コモンのギモン(25)「住民同意と施設許可のリンケージ」

「住民同意と施設許可のリンケージ」

非常勤顧問 北村喜宣

 産業廃棄物処理施設は、裁判所によっても、「嫌忌施設」とまで表現されています(福岡高宮崎支判令和2年1月31日)。とりわけ最終処分場の立地となると、地元コミュニティーとの軋轢は避けられません。議員を巻き込んで政治化することも、少なからずあります。
 

 施設設置は許可制ですから、申請されれば審査をして判断をしなければなりません。たとえば、暴力団関係者が役員にいるとなれば、確実に不許可にできますから、申請されても怖くはありません。


 行政にとって問題になるのは、申請されれば許可せざるをえない案件です。しかし、地元は大反対。どうすればよいでしょうか。

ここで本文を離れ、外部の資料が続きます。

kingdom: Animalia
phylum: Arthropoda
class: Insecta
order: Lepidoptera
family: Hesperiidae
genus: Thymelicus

 そこで用いられるのが、「地元同意」です。行政指導によることがほとんどですが、廃棄物処理法の許可要件にリンクさせる条例もあります。「高槻市産業廃棄物処理施設の設置に係る手続の特例に関する条例」がそれです。この条例は、廃棄物処理法のもとで産業廃棄物処理施設設置許可権限を持つ高槻市(中核市)が制定した、同法の法律実施条例です。


 この条例のもとでは、敷地境界線からの水平距離500メートル以内の区域内にある自治会の代表者の5分の4以上(10自治会なら8人以上の代表者)の同意書が、廃棄物処理法15条にもとづく許可申請にあたっての添付図書となります。それなき申請は、同意取得ができない正当な理由がないかぎり、15条の2第1項4号(7条5項4号チ)にいう「その業務に関し不正又は不誠実な行為をするおそれがあると認めるに足りる相当の理由がある者」に該当するというのです。


 住民の意見を踏まえた行政が求められるのは、いうまでもありません。その一方で、高槻市長には、廃棄物処理法を的確に実施する義務があります。自治会の同意が取れないような業者は、不正・不誠実なことをする可能性がかなり高いのでしょうか。施設予定地は事業者のものであり自治会のものではないにもかかわらず、自治会にその利用に関する拒否権を認めるような仕組みは適法なのでしょうか。「同意を得ないことにつき正当な理由があるとき」は別というのですが、その内容は不明です。


 廃棄物処理法15条の仕組みが地元意見の反映にとって不十分というのは、関係者の常識です。しかし、だからといって地元同意を絶対的拒否基準として使うのは、違法というほかありません。